New Hampshire Democrats are looking for help from their party's presidential candidates in overturning a law that will make it harder for some college students to vote.

DOVER, N.H. (AP) — New Hampshire Democrats are looking for help from their party's presidential candidates in overturning a law that will make it harder for some college students to vote.

At campaign events across the state, White House hopefuls are being pressed to speak out against the 2018 law. It subjects college students who come from other states to residency requirements such as getting a New Hampshire driver's license if they study and vote in the state.

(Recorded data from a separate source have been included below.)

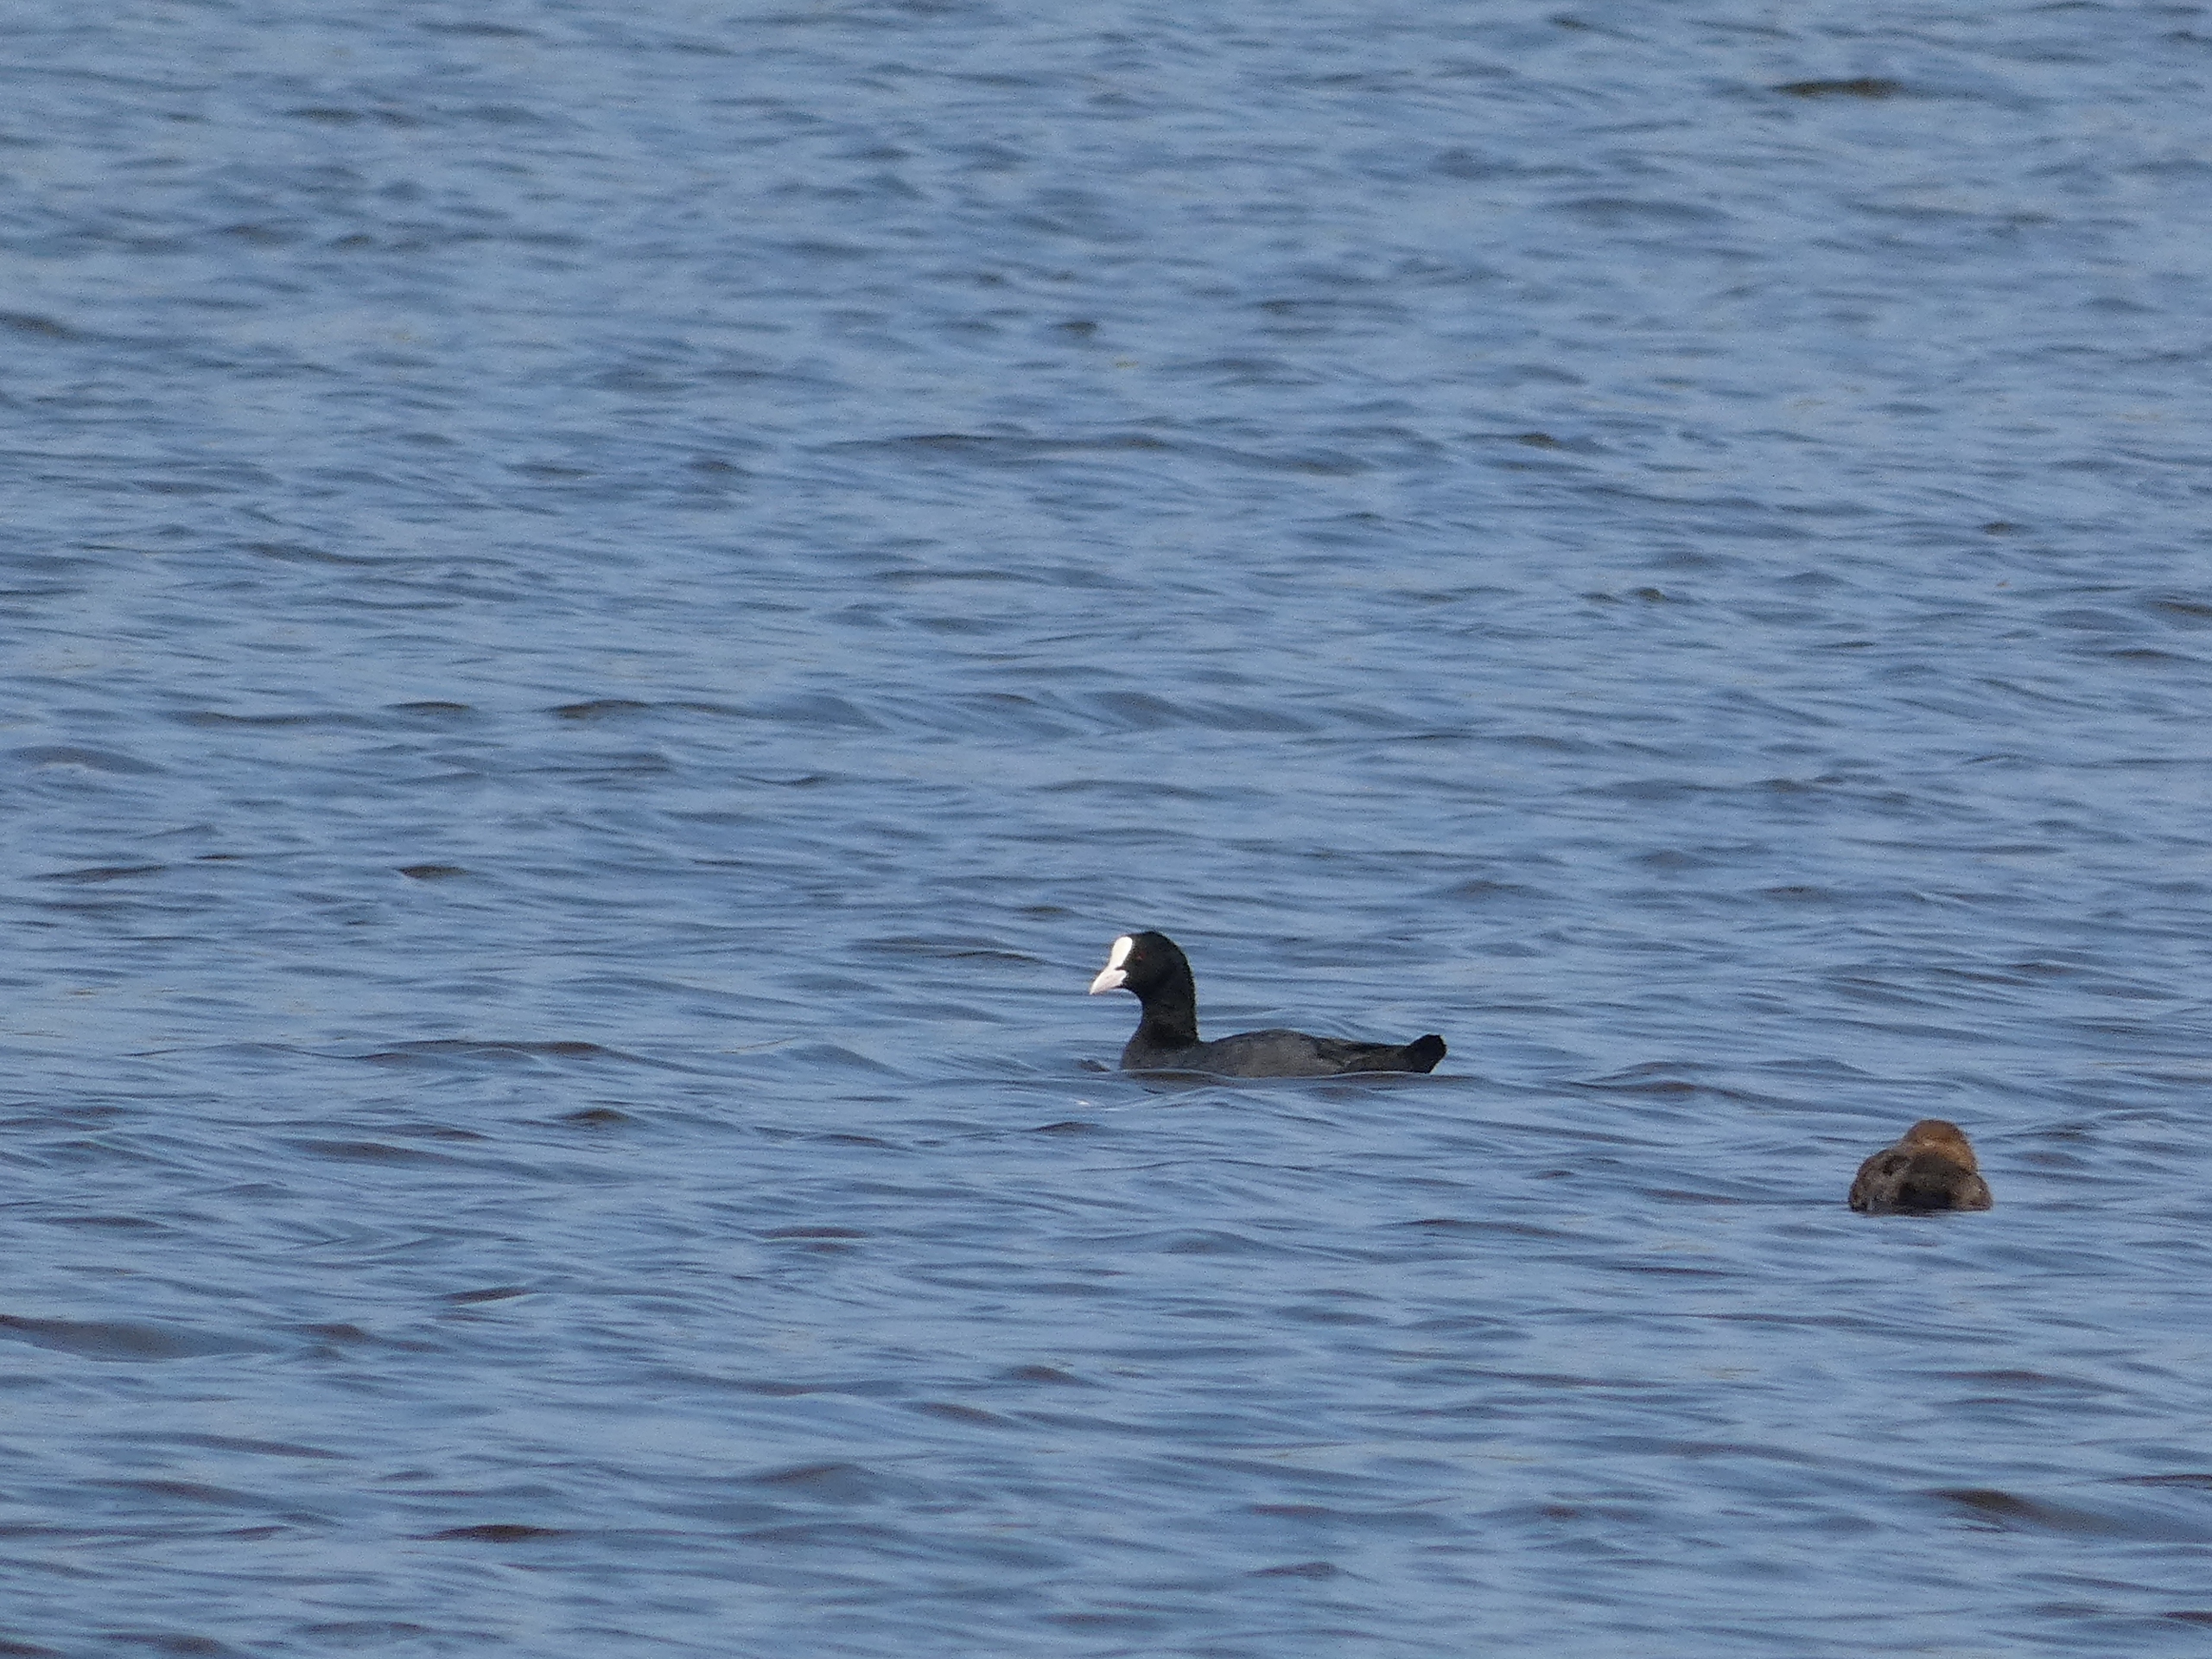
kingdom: Animalia
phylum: Chordata
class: Aves
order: Gruiformes
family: Rallidae
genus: Fulica
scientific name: Fulica atra
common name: Blishøne
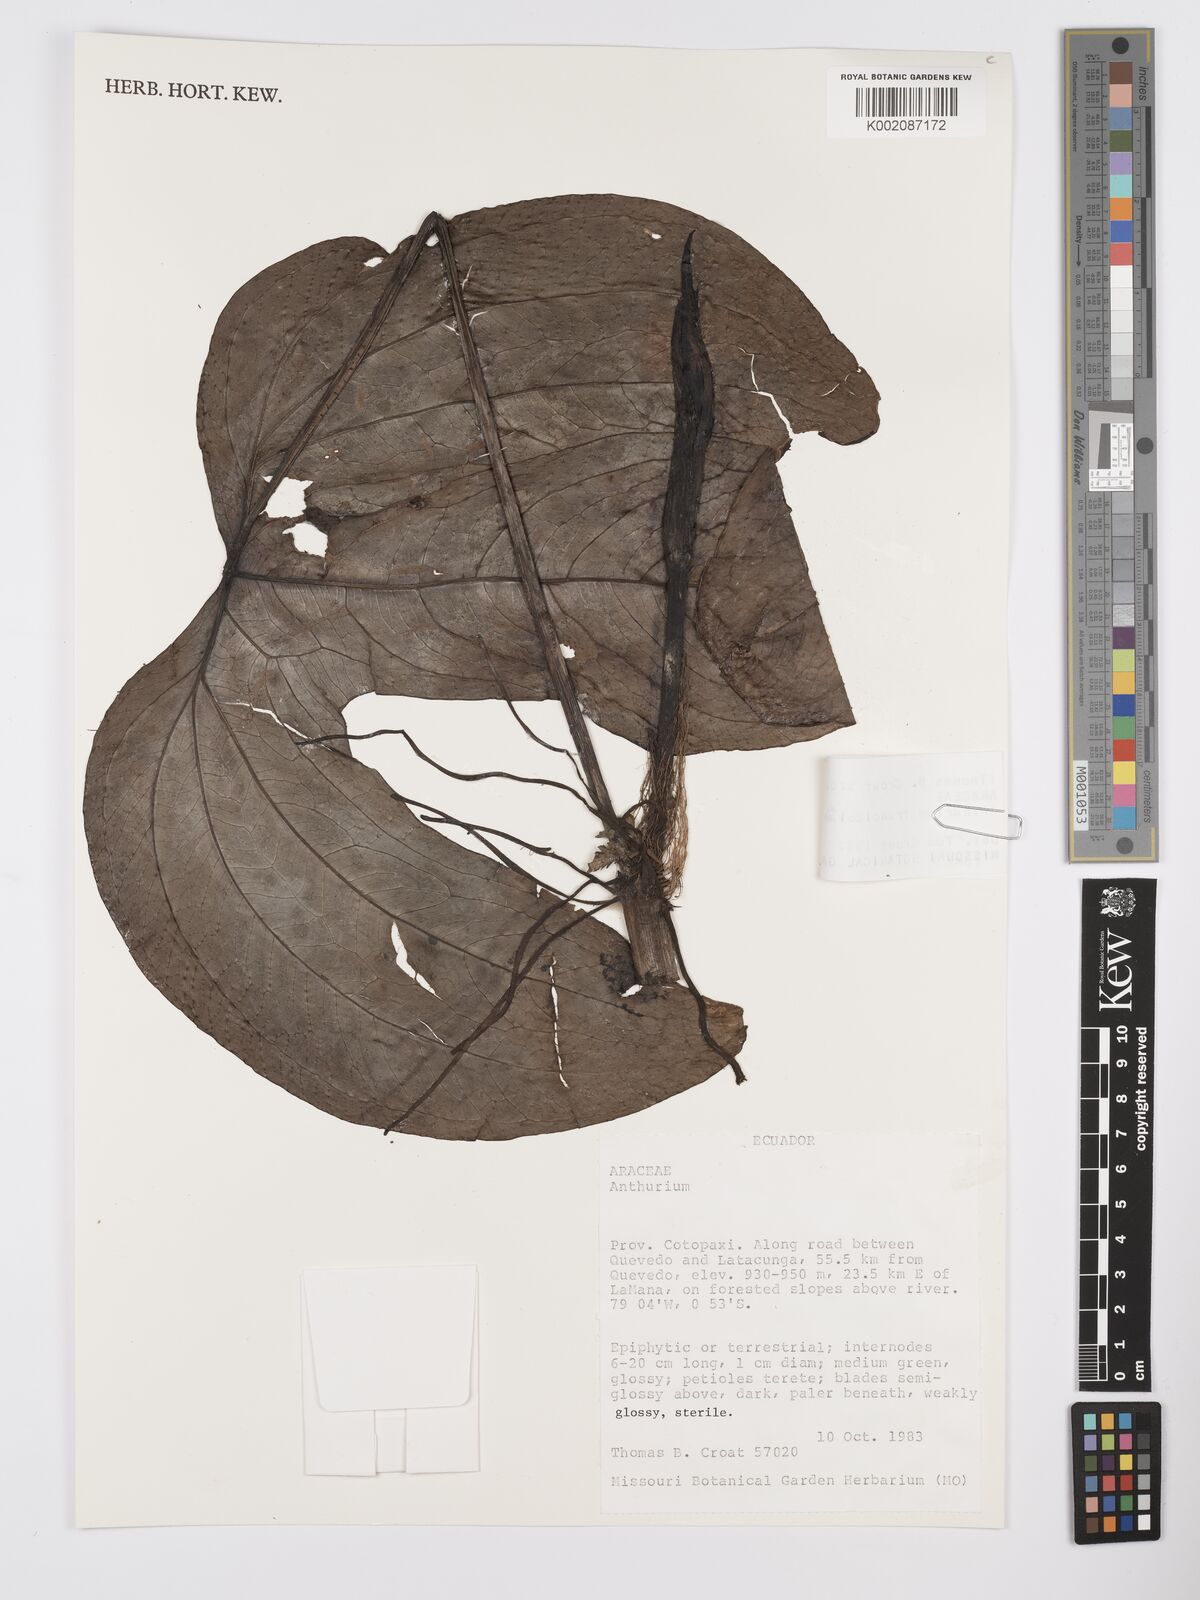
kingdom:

The law does not take effect until July. But Democratic activists and voters say this is a moment for presidential candidates to take a stand against Republican moves to weaken access to the ballot box in New Hampshire and elsewhere. President Trump has popularized false claims about widespread voter fraud.

The issue needs to be talked about more, including on the 2020 debate stage, said Garrett Muscatel, a Dartmouth College student who won a state House seat in New Hampshire last fall.

"People often don't think of New Hampshire as a place where voter suppression is occurring, but it is very real," Muscatel said.

Democratic Sen. Jeanne Shaheen recently sent the declared 2020 presidential candidates a letter urging them to sign "a petition publicly denouncing this voter suppression law." So far, 16 of the 2020 contenders, including all six senators running for president, have signed on.

Republicans have strongly defended the law. Republican state Sen. Regina Birdsell said in a statement that she is "disappointed that Jeanne Shaheen is using her time to push the false narrative that voter suppression is taking place in New Hampshire." She defended the legislation as "an attempt to make our elections cleaner and fairer."

Efforts to tighten voting laws have become a hyper-partisan issue sweeping through statehouses in recent years and Democrats bidding for the White House seem eager to push back. The 2020 candidates have offered a range of solutions that span from the difficult, and unlikely, path of amending the Constitution to reviving voting rights measures filed and left for dead in Congress.

During a rally in Exeter in March, Sen. Elizabeth Warren of Massachusetts noted her support for a constitutional amendment to "protect the right to vote for every American citizen and make sure their votes get counted."

She pledged to "roll back every damn one of these voter suppression laws."

Even the easiest path for changing the Constitution is strenuous, with any measure needing two-thirds support in both the House and Senate before it can make it to states for another hurdle, where it would need to be approved by 38 of the 50 states.

Other Democrats in the presidential race have offered ideas such as same-day voter registration, restoring the voting rights of people who have been incarcerated and making Election Day a holiday. Sen. Amy Klobuchar of Minnesota proposes universal registration for eligible voters when they turn 18.

Sen. Kirsten Gillibrand of New York echoed many of those ideas during a recent visit to Concord.

"We need to take on these legislatures across the country that are trying to undermine people's rights to vote," she said. "I hope we can have a national campaign about how to strengthen voting rights in this country and really push back."

Other solutions require fewer hurdles.

During a stop in Dover, Sen. Cory Booker of New Jersey called on the Justice Department to "actually do voter rights investigations."

"We've got to not only have the right laws, but we've got to have a Justice Department that's actively willing to fight to make sure that those laws are being upheld," Booker said.